Records for processing below:

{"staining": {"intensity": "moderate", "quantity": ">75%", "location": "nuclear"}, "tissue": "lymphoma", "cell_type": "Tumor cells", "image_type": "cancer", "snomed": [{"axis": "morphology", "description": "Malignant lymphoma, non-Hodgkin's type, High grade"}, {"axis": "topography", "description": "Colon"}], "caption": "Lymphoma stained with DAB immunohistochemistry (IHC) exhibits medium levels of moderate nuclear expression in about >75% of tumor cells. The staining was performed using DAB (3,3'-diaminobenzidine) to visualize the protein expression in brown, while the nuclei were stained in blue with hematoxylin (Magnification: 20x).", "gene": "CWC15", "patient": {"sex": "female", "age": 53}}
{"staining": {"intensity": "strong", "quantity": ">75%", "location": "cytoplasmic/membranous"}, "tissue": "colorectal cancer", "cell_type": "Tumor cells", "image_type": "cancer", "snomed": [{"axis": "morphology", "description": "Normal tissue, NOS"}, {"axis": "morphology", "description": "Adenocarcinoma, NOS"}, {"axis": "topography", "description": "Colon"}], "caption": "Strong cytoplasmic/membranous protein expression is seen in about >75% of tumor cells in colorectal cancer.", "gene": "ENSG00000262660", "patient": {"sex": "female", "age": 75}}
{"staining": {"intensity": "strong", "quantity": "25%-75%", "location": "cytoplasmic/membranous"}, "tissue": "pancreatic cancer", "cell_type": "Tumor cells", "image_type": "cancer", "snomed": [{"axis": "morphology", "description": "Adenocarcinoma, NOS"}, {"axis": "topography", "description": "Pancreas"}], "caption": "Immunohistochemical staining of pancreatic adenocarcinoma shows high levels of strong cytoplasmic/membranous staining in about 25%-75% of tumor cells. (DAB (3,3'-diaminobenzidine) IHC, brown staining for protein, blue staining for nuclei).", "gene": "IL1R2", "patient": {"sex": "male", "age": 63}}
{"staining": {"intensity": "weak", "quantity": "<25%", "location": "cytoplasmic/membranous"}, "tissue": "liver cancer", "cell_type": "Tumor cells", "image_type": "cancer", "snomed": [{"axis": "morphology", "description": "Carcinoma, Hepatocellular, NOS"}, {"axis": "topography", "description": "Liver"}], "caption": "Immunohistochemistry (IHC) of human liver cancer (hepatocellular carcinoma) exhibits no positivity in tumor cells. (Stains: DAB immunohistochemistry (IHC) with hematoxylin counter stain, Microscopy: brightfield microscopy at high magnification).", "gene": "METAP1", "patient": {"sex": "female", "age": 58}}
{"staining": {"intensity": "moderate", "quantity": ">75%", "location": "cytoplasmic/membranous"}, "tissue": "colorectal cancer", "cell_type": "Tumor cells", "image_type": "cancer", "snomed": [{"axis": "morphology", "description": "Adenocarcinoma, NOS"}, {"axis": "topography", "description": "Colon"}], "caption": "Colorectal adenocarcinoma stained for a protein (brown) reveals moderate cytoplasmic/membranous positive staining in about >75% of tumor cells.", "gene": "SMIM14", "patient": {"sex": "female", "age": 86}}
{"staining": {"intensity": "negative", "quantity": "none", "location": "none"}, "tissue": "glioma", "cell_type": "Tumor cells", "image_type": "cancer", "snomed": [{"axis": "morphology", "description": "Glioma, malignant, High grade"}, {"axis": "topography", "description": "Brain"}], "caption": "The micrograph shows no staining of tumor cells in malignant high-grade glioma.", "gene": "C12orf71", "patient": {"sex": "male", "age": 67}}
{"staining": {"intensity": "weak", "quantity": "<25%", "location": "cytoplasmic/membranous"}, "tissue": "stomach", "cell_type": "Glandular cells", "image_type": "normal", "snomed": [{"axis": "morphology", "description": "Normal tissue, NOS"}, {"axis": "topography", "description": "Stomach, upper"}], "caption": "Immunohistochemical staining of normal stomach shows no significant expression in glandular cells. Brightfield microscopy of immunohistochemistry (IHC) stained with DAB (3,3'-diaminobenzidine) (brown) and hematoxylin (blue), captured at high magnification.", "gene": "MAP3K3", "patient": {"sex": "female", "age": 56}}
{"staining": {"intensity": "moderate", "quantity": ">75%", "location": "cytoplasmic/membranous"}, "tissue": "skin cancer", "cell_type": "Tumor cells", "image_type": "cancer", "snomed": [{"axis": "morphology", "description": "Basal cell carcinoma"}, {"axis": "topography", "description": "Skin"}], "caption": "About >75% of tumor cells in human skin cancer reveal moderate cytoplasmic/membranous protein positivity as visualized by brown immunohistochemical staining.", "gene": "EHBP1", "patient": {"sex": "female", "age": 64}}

End of Records for processing.

- [Exercise aim]: Read the entries above, then pull out the lines that include "microscopy".

- [Exercise response]:
{"staining": {"intensity": "weak", "quantity": "<25%", "location": "cytoplasmic/membranous"}, "tissue": "liver cancer", "cell_type": "Tumor cells", "image_type": "cancer", "snomed": [{"axis": "morphology", "description": "Carcinoma, Hepatocellular, NOS"}, {"axis": "topography", "description": "Liver"}], "caption": "Immunohistochemistry (IHC) of human liver cancer (hepatocellular carcinoma) exhibits no positivity in tumor cells. (Stains: DAB immunohistochemistry (IHC) with hematoxylin counter stain, Microscopy: brightfield microscopy at high magnification).", "gene": "METAP1", "patient": {"sex": "female", "age": 58}}
{"staining": {"intensity": "weak", "quantity": "<25%", "location": "cytoplasmic/membranous"}, "tissue": "stomach", "cell_type": "Glandular cells", "image_type": "normal", "snomed": [{"axis": "morphology", "description": "Normal tissue, NOS"}, {"axis": "topography", "description": "Stomach, upper"}], "caption": "Immunohistochemical staining of normal stomach shows no significant expression in glandular cells. Brightfield microscopy of immunohistochemistry (IHC) stained with DAB (3,3'-diaminobenzidine) (brown) and hematoxylin (blue), captured at high magnification.", "gene": "MAP3K3", "patient": {"sex": "female", "age": 56}}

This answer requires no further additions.